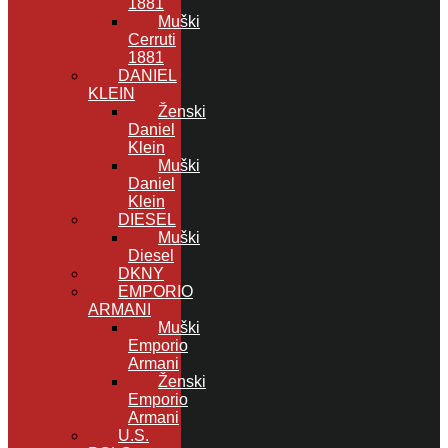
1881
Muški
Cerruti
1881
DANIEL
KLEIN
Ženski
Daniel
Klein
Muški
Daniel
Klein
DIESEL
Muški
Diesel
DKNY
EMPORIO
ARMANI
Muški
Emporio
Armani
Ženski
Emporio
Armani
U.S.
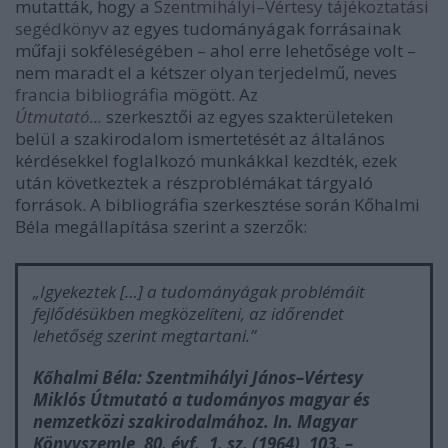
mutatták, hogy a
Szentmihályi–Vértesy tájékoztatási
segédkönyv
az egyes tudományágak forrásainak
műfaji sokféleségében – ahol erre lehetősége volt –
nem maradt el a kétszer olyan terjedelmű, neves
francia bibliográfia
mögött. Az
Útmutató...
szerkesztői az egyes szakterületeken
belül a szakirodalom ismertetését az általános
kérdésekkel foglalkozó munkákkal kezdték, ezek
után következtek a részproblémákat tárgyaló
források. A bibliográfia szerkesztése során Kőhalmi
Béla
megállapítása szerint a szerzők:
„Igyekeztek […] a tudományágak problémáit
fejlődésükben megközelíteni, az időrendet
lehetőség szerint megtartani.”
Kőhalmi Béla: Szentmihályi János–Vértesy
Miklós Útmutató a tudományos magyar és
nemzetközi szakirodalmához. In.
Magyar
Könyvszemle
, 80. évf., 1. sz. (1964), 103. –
########
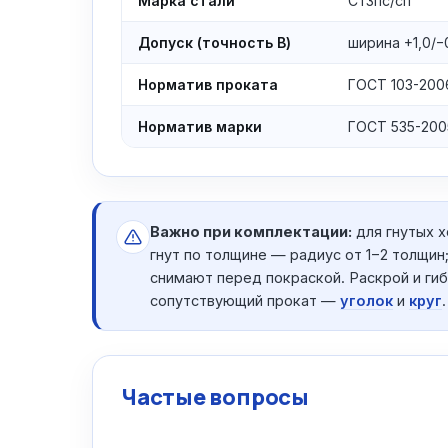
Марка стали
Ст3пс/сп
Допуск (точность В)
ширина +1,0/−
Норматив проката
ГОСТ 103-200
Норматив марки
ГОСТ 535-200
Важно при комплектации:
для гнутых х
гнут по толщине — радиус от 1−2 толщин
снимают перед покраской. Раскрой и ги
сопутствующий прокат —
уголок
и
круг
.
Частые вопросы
########
— WHAT THE EXERCISE ASKS —
Rewrite the rows from the line with "mutatták, hogy a" up to and including the line with "belül a szakirodalom", replacing "segédkönyv" with "kézikönyv" and leaving everything else unchanged.

— WRITTEN RESPONSE —
mutatták, hogy a
Szentmihályi–Vértesy tájékoztatási
kézikönyv
az egyes tudományágak forrásainak
műfaji sokféleségében – ahol erre lehetősége volt –
nem maradt el a kétszer olyan terjedelmű, neves
francia bibliográfia
mögött. Az
Útmutató...
szerkesztői az egyes szakterületeken
belül a szakirodalom ismertetését az általános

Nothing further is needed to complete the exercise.